[EXTRACT Boundary: Start]

Pretty cool! Also, way more time involving than I want to put into it. We'll stick with the defaults.

The Program

The core of this entry's first draft, then, is a tool to translate the Macbeth TEI into Microsoft-compatible SSML. You can find it in the repository (https://github.com/greg-kennedy/The-Bottish-Play), filenamed tei2ssml.pl.

There is one additional .xml file needed to complete the translation: a voices.xml file, which maps the play speakers to attributes of the SSML <voice> tag - in effect, casting the characters. I have provided one that uses all the English available voice packs for Windows 10, as well as narration by Microsoft Eva - a "hidden" TTS voice which is an early version of Cortana, but can be enabled again using some registry tweaks. It's a quick mapping and doesn't quite work (you can't make a "male" voice speak with "female" affect, so the genders get swapped, though this works on other systems) - I also think the "age" tag doesn't function, though it should accept values of 10, 15, 30, or 65 according to the documentation. But it's OK for a first draft.

Performing the SSML

Once I have an output XML file, then a short PowerShell sequence will invoke the TTS engine and read into an output .wav file.

Add-Type -AssemblyName System.Speech
$Speech = New-Object System.Speech.Synthesis.SpeechSynthesizer
$Text = Get-Content -Path "out.xml" -Raw
$Speech.SetOutputToWaveFile("output.wav")

[EXTRACT Boundary: End]
[DATA SUPPLIED Boundary: Start]

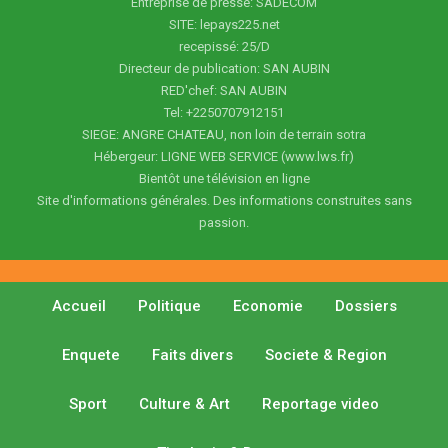
Entreprise de presse: SADECOM
SITE: lepays225.net
recepissé: 25/D
Directeur de publication: SAN AUBIN
RED'chef: SAN AUBIN
Tel: +2250707912151
SIEGE: ANGRE CHATEAU, non loin de terrain sotra
Hébergeur: LIGNE WEB SERVICE (www.lws.fr)
Bientôt une télévision en ligne
Site d'informations générales. Des informations construites sans
passion.
Accueil
Politique
Economie
Dossiers
Enquete
Faits divers
Societe & Region
Sport
Culture & Art
Reportage video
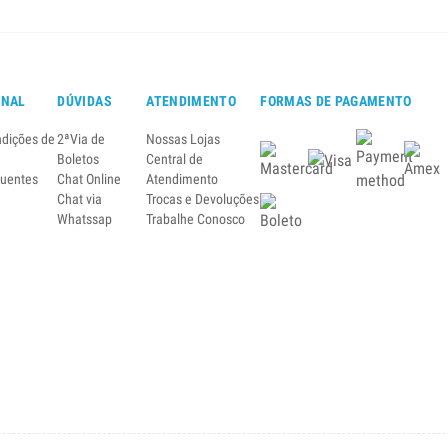
ONAL
DÚVIDAS
ATENDIMENTO
FORMAS DE PAGAMENTO
ndições de
2ªVia de
Nossas Lojas
Boletos
Central de
quentes
Chat Online
Atendimento
Chat via
Trocas e Devoluções
Whatssap
Trabalhe Conosco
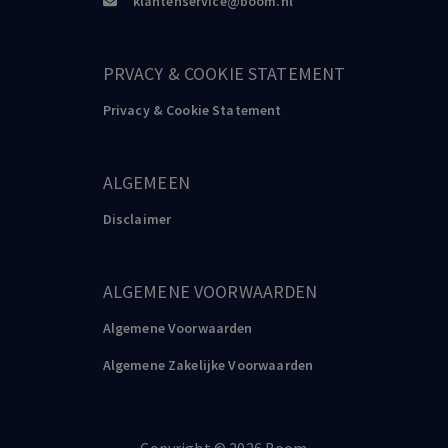
klantenservice@boom.nl
PRVACY & COOKIE STATEMENT
Privacy & Cookie Statement
ALGEMEEN
Disclaimer
ALGEMENE VOORWAARDEN
Algemene Voorwaarden
Algemene Zakelijke Voorwaarden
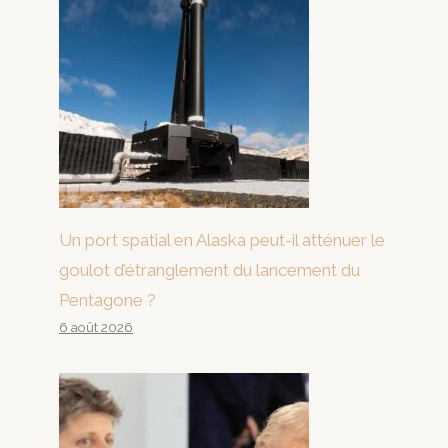
Un port spatial en Alaska peut-il atténuer le
goulot d’étranglement du lancement du
Pentagone ?
6 août 2026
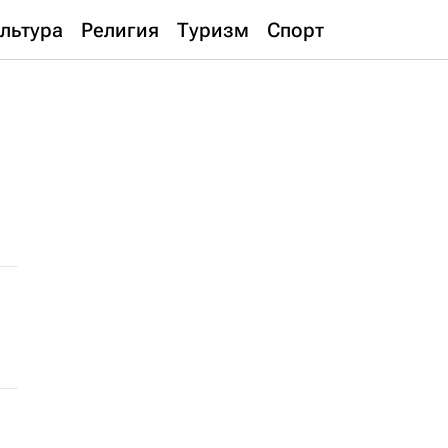
льтура
Религия
Туризм
Спорт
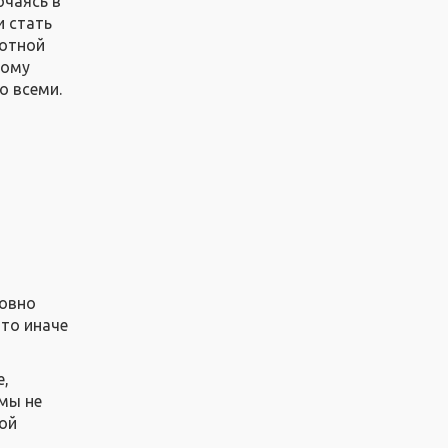
ючаясь в
и стать
вотной
вому
о всеми.
Ровно
что иначе
е,
 мы не
кой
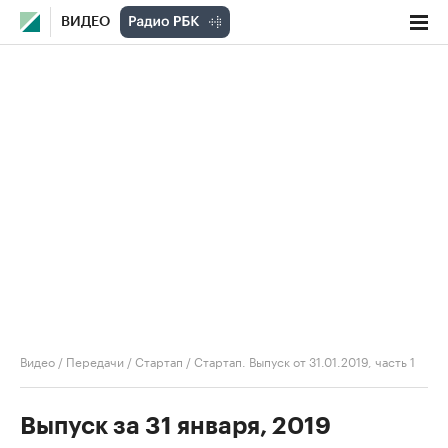
ВИДЕО
Видео
/
Передачи
/
Стартап
/
Стартап. Выпуск от 31.01.2019, часть 1
Выпуск за 31 января, 2019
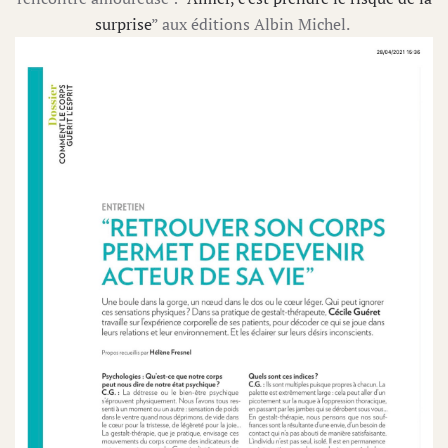
surprise
” aux éditions Albin Michel.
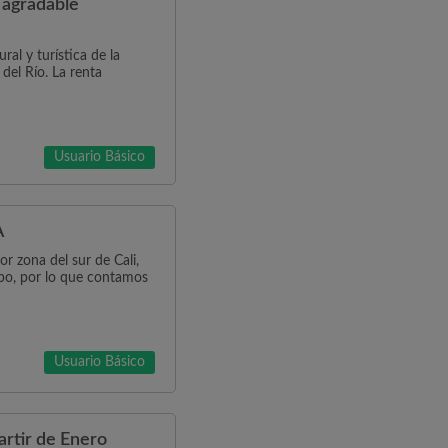
 agradable
al y turística de la
 del Río. La renta
Usuario Básico
A
r zona del sur de Cali,
mpo, por lo que contamos
Usuario Básico
rtir de Enero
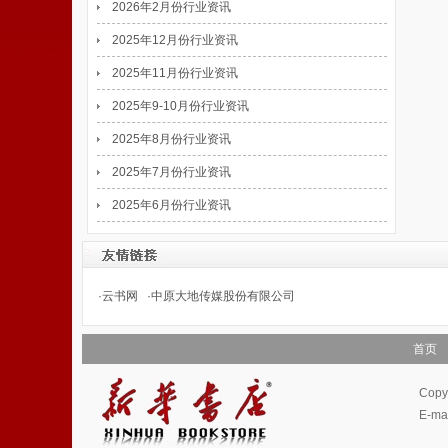
2026年2月份行业资讯
2025年12月份行业资讯
2025年11月份行业资讯
2025年9-10月份行业资讯
2025年8月份行业资讯
2025年7月份行业资讯
2025年6月份行业资讯
·
云书网
·
中原大地传媒股份有限公司
首页
Cop
E-m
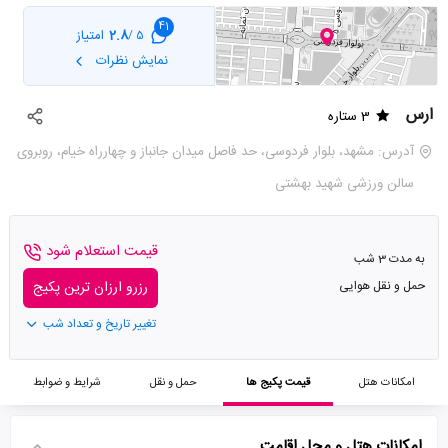
41
2.8
امتیاز
5 /
نمایش نظرات
ارس
3 ستاره
آدرس: مشهد، بلوار فردوسی، حد فاصل میدان جانباز و چهارراه خیام، روبروی
سالن ورزشی شهید بهشتی
قیمت استعلام شود
به مدت 3 شب
حمل و نقل هوایی
رزرو ارزان ترین پکیج
تغییر تاریخ و تعداد شب
امکانات هتل
قیمت پکیج ها
حمل و نقل
شرایط و ضوابط
امکانات هتل و محل اقامت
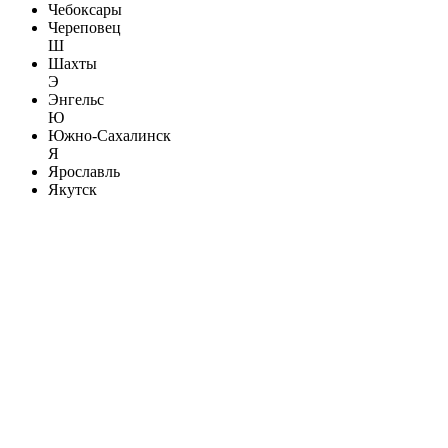
Чебоксары
Череповец
Ш
Шахты
Э
Энгельс
Ю
Южно-Сахалинск
Я
Ярославль
Якутск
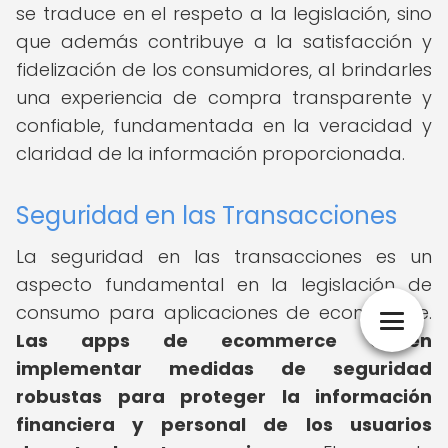
se traduce en el respeto a la legislación, sino
que además contribuye a la satisfacción y
fidelización de los consumidores, al brindarles
una experiencia de compra transparente y
confiable, fundamentada en la veracidad y
claridad de la información proporcionada.
Seguridad en las Transacciones
La seguridad en las transacciones es un
aspecto fundamental en la legislación de
consumo para aplicaciones de ecommerce.
Las apps de ecommerce deben
implementar medidas de seguridad
robustas para proteger la información
financiera y personal de los usuarios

[DATA SUPPLIED Boundary: End]

▸ TASKS TO COMPLETE
(1) In the extract about reading Macbeth aloud with speech synthesis, what values should the "age" tag accept according to the documentation?
(2) List every line of the rows that contains the string "ecommerce", treating uppercase and lowercase as different.

▸ SOLVED PROBLEMS
(1) 10, 15, 30, or 65.

(2)
consumo para aplicaciones de ecommerce.
Las apps de ecommerce deben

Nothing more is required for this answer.